§ **Work to complete**:
Every line from the one containing "G04 APERTURE LIST*" to the one containing "X154200000Y-103500000I-3200000J0D01*" in the records below, both included, must be set down exactly, and no other line.

§ **Data section**:
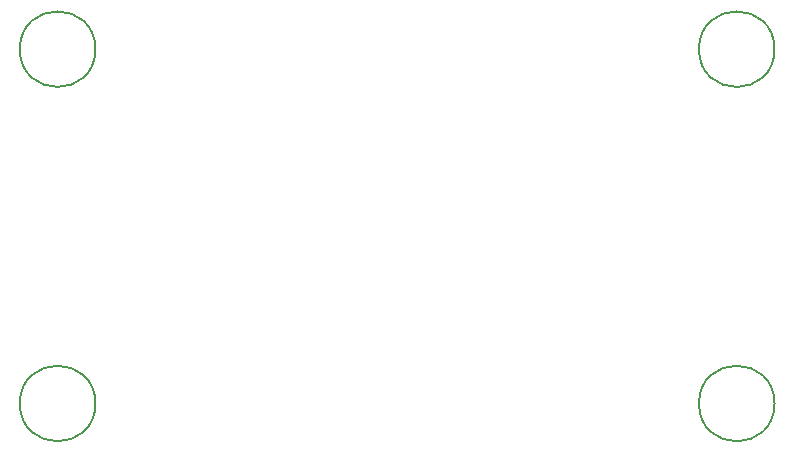
<source format=gbr>
G04 #@! TF.GenerationSoftware,KiCad,Pcbnew,(6.0.5)*
G04 #@! TF.CreationDate,2022-06-23T18:32:15+02:00*
G04 #@! TF.ProjectId,microjuice,6d696372-6f6a-4756-9963-652e6b696361,rev?*
G04 #@! TF.SameCoordinates,Original*
G04 #@! TF.FileFunction,Other,Comment*
%FSLAX46Y46*%
G04 Gerber Fmt 4.6, Leading zero omitted, Abs format (unit mm)*
G04 Created by KiCad (PCBNEW (6.0.5)) date 2022-06-23 18:32:15*
%MOMM*%
%LPD*%
G01*
G04 APERTURE LIST*
%ADD10C,0.150000*%
G04 APERTURE END LIST*
D10*
G04 #@! TO.C,H12*
X154200000Y-133500000D02*
G75*
G03*
X154200000Y-133500000I-3200000J0D01*
G01*
G04 #@! TO.C,H15*
X96700000Y-133500000D02*
G75*
G03*
X96700000Y-133500000I-3200000J0D01*
G01*
G04 #@! TO.C,H13*
X154200000Y-103500000D02*
G75*
G03*
X154200000Y-103500000I-3200000J0D01*
G01*
G04 #@! TO.C,H14*
X96700000Y-103500000D02*
G75*
G03*
X96700000Y-103500000I-3200000J0D01*
G01*
G04 #@! TD*
M02*

</source>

§ **Your response**:
G04 APERTURE LIST*
%ADD10C,0.150000*%
G04 APERTURE END LIST*
D10*
G04 #@! TO.C,H12*
X154200000Y-133500000D02*
G75*
G03*
X154200000Y-133500000I-3200000J0D01*
G01*
G04 #@! TO.C,H15*
X96700000Y-133500000D02*
G75*
G03*
X96700000Y-133500000I-3200000J0D01*
G01*
G04 #@! TO.C,H13*
X154200000Y-103500000D02*
G75*
G03*
X154200000Y-103500000I-3200000J0D01*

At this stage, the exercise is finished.